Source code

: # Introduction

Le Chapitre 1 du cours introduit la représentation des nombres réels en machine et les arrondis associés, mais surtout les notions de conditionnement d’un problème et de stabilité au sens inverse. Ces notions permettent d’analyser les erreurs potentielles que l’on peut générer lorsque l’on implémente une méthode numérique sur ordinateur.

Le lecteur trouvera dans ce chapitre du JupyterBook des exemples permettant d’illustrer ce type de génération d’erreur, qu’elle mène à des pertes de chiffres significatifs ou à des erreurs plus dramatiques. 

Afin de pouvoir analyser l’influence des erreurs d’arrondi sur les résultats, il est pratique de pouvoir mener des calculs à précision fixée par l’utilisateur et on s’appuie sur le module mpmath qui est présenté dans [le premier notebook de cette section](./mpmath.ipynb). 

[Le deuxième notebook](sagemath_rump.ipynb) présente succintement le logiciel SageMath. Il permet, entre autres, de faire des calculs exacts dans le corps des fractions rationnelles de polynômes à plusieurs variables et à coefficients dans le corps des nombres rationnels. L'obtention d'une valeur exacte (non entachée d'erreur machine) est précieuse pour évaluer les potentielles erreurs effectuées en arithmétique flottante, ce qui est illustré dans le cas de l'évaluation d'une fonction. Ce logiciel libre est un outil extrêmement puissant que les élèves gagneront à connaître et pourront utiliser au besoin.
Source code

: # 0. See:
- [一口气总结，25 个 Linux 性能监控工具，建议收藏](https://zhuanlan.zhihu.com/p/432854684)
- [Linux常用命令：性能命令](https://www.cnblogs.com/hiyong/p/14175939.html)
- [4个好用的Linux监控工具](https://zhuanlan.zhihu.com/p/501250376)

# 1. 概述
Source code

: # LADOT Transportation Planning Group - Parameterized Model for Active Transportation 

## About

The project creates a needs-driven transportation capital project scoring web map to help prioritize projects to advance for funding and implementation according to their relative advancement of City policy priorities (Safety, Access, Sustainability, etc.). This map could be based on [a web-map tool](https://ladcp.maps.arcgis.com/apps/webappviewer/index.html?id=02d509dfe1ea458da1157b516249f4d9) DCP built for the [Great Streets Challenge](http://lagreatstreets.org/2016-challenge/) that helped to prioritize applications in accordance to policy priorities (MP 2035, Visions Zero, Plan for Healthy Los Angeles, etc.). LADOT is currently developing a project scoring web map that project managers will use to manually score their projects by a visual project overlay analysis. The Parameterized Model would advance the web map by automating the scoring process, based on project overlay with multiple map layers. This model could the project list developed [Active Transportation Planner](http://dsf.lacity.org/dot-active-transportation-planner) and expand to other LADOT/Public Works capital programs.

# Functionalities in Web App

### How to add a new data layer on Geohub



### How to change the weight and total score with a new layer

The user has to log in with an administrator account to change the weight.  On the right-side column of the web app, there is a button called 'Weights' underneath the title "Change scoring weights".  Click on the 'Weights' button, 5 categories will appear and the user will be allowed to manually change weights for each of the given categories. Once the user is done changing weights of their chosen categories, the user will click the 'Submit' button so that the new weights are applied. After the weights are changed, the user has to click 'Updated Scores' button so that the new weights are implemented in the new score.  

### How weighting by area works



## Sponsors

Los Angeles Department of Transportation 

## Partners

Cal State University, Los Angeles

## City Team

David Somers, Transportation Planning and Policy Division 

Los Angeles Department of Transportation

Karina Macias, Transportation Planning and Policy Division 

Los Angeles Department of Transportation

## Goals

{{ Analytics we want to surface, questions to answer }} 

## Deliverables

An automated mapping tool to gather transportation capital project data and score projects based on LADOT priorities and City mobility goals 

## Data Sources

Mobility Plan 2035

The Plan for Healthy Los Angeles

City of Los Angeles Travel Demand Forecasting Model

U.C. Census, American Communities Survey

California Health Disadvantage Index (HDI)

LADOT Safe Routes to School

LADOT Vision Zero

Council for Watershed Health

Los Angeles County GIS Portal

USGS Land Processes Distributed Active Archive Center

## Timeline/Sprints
______
§ Work task:
Copy the lines above without changing anything, starting at the line that contains "Le lecteur trouvera" and ending at the line that contains "Afin de pouvoir".

§ Task output:
Le lecteur trouvera dans ce chapitre du JupyterBook des exemples permettant d’illustrer ce type de génération d’erreur, qu’elle mène à des pertes de chiffres significatifs ou à des erreurs plus dramatiques. 

Afin de pouvoir analyser l’influence des erreurs d’arrondi sur les résultats, il est pratique de pouvoir mener des calculs à précision fixée par l’utilisateur et on s’appuie sur le module mpmath qui est présenté dans [le premier notebook de cette section](./mpmath.ipynb). 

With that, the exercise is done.